» **Directions for this task**: Copy the data from the line with "genus: Istigobius" through the end, changing "common name" to "English name" and keeping everything else the same. Leave out the pictures.

» **Information shown**:

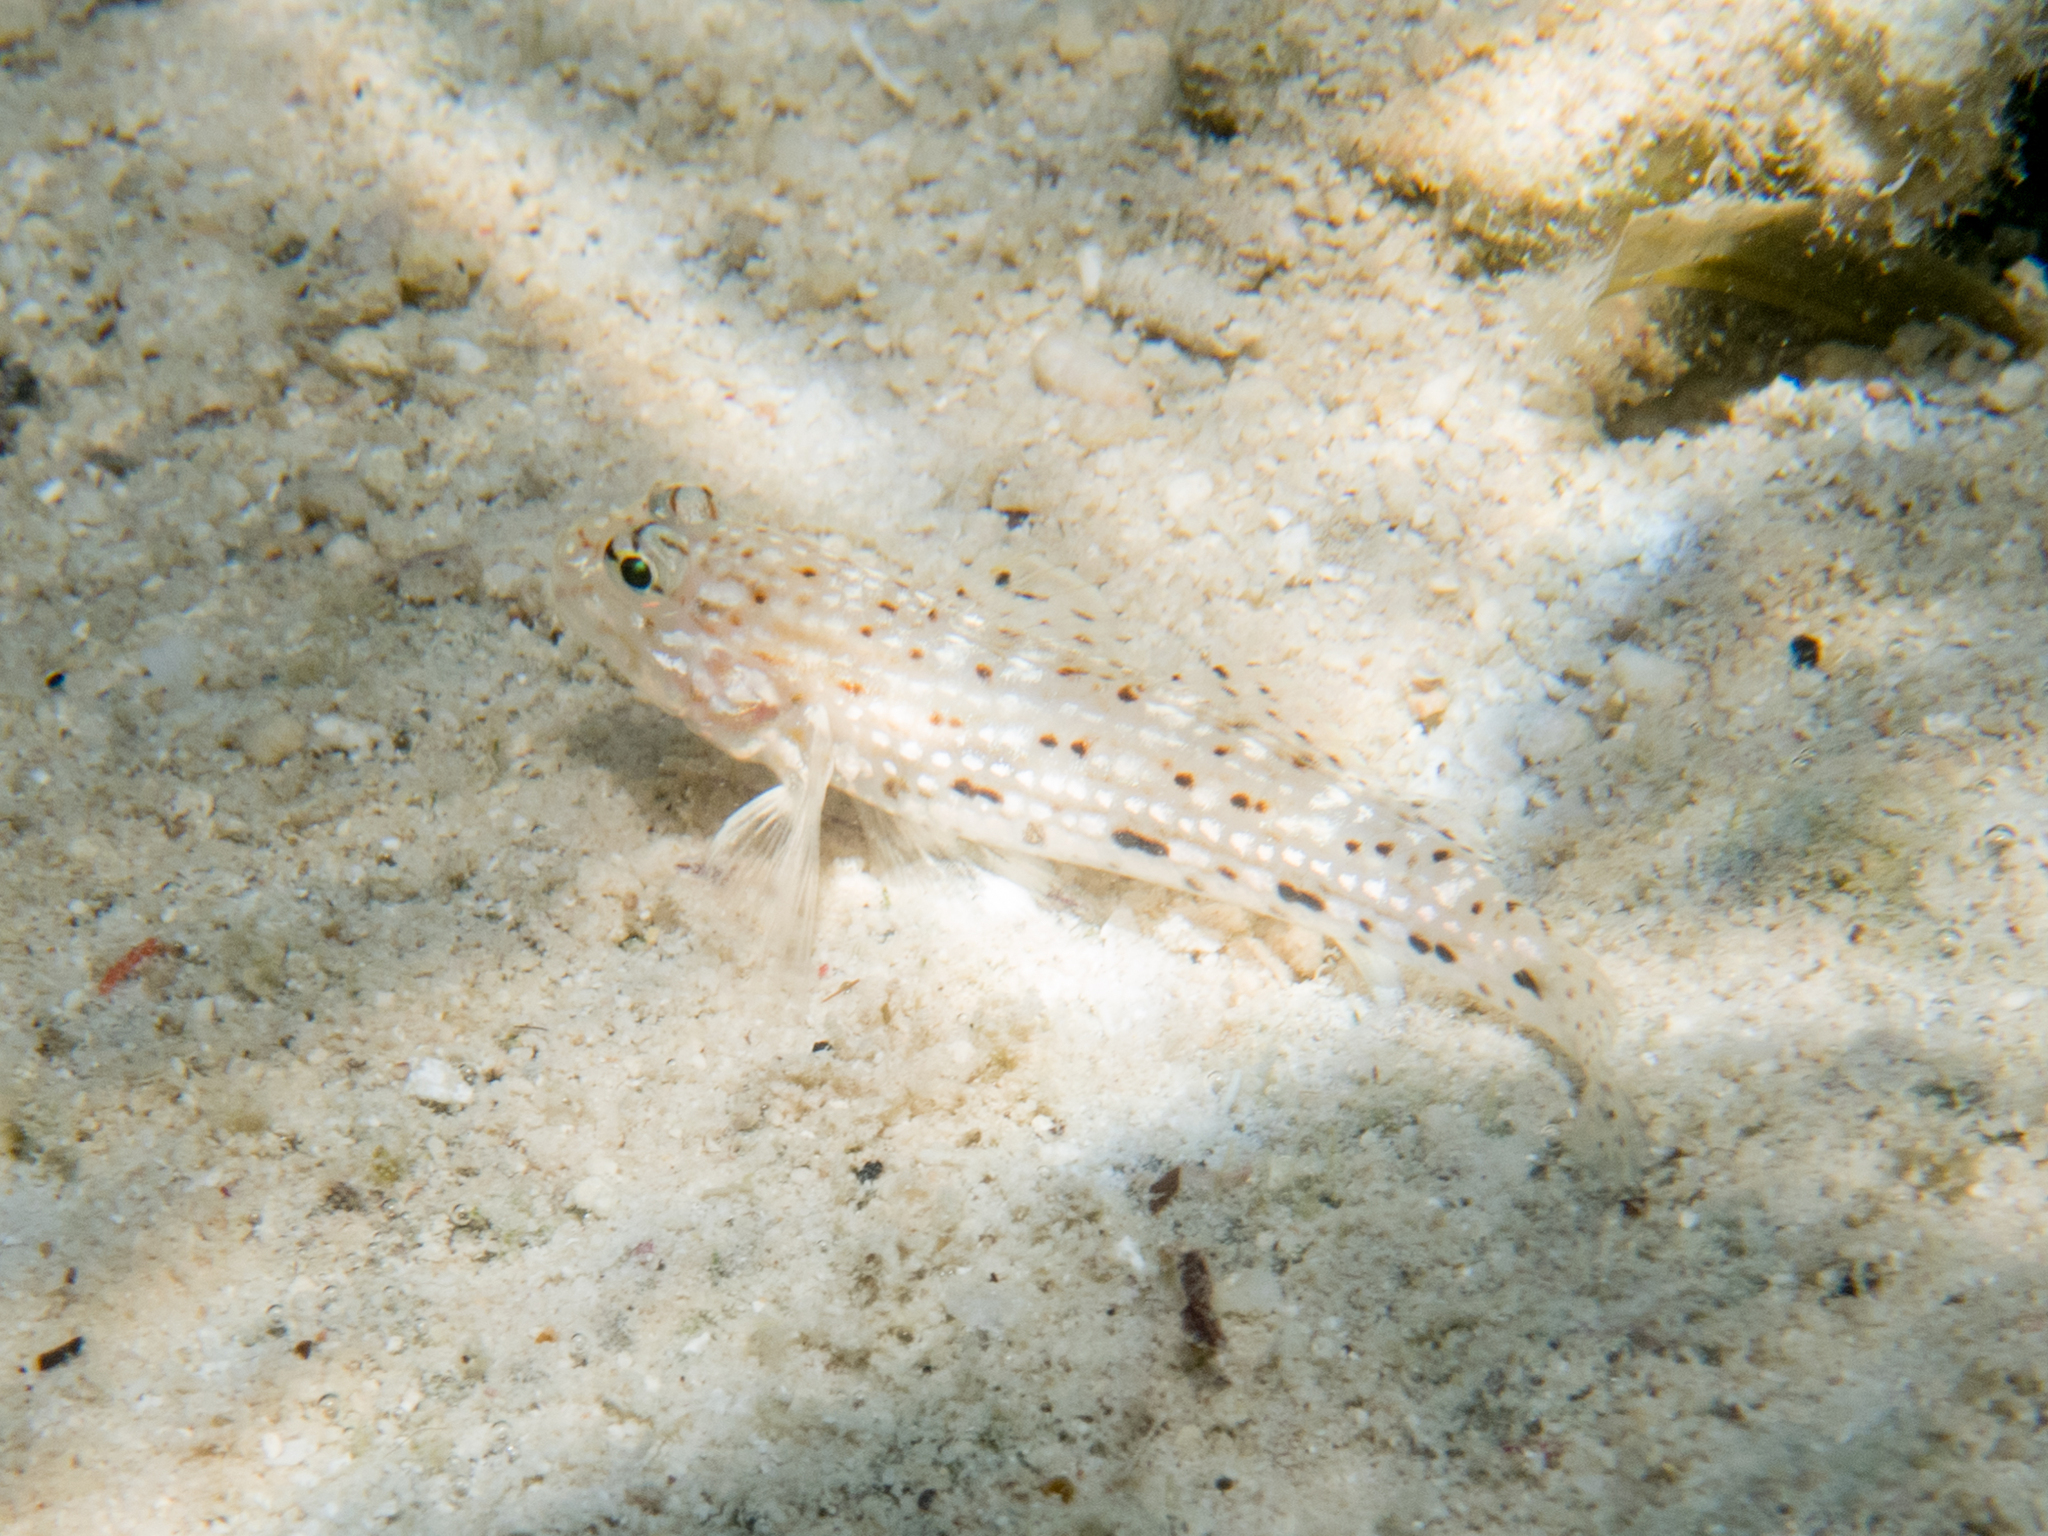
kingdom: Animalia
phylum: Chordata
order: Perciformes
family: Gobiidae
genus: Istigobius
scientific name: Istigobius decoratus
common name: Decorated goby
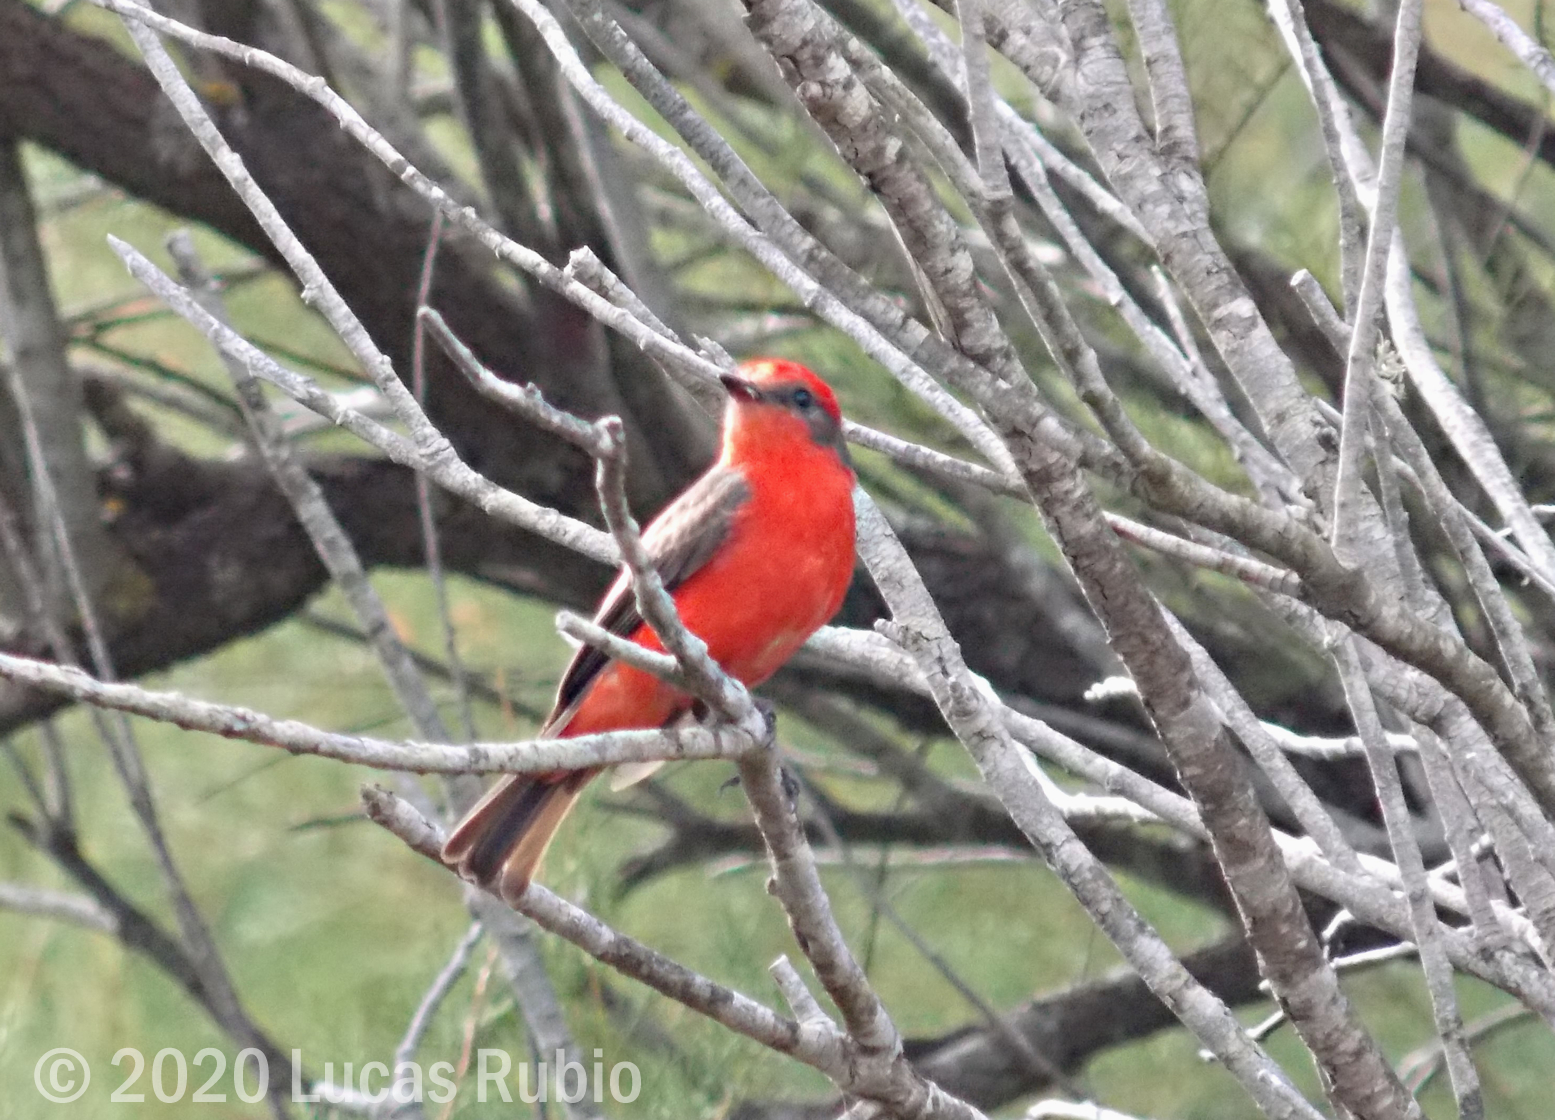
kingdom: Animalia
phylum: Chordata
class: Aves
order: Passeriformes
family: Tyrannidae
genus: Pyrocephalus
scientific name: Pyrocephalus rubinus
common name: Vermilion flycatcher
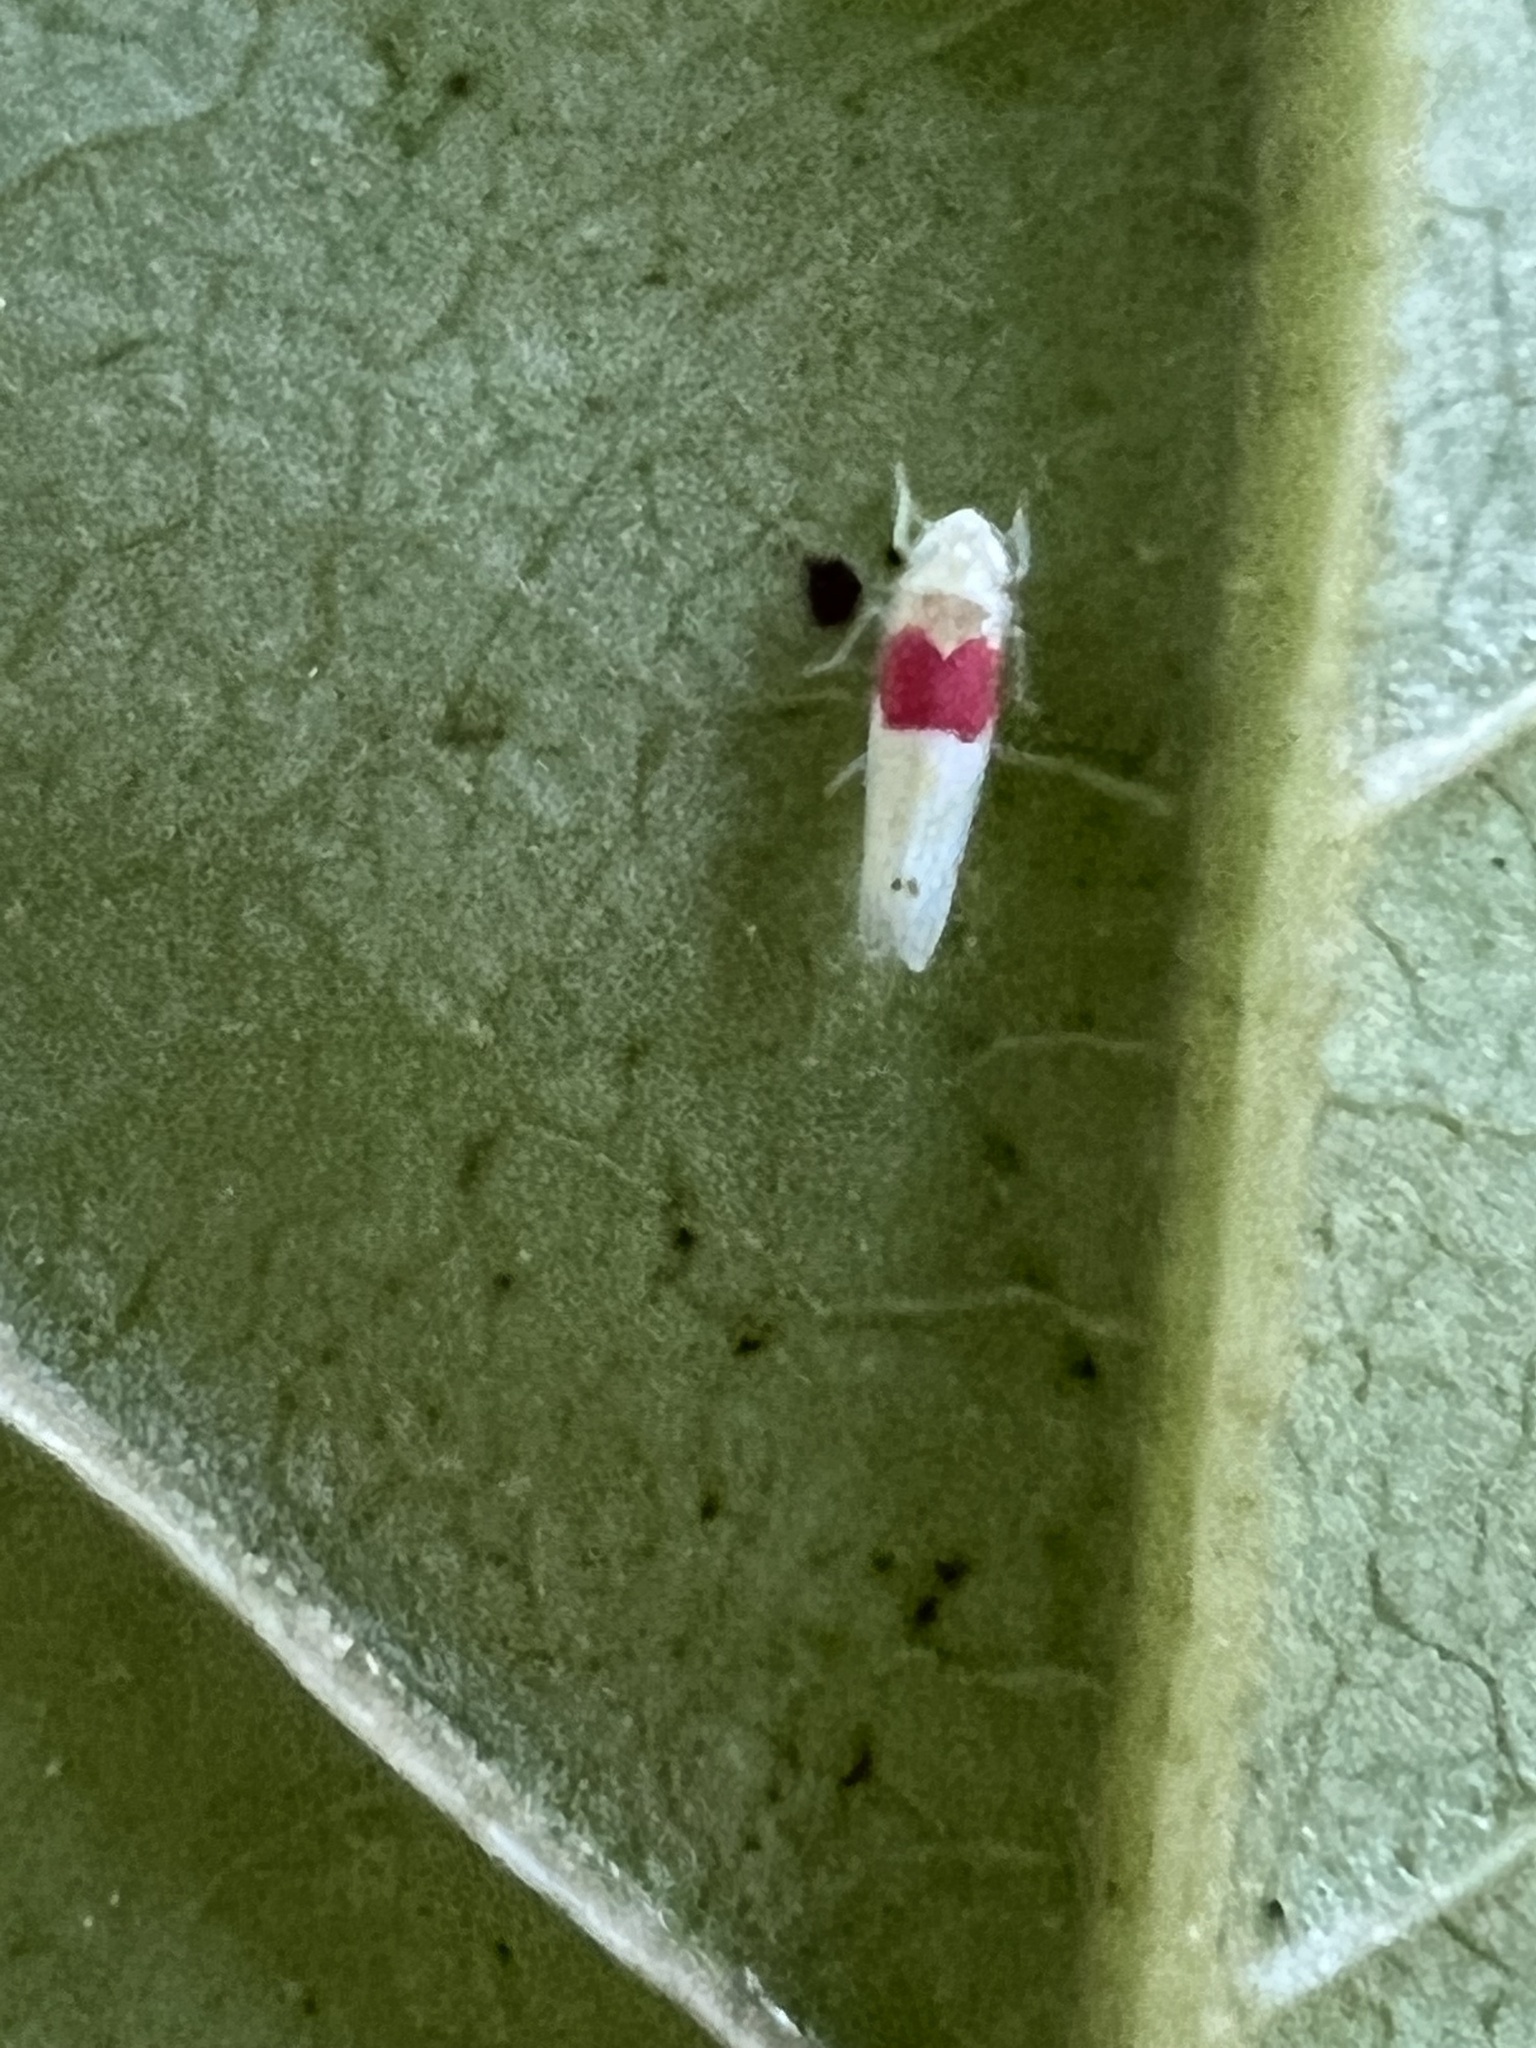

» **Result of the task**:
genus: Istigobius
scientific name: Istigobius decoratus
English name: Decorated goby
kingdom: Animalia
phylum: Chordata
class: Aves
order: Passeriformes
family: Tyrannidae
genus: Pyrocephalus
scientific name: Pyrocephalus rubinus
English name: Vermilion flycatcher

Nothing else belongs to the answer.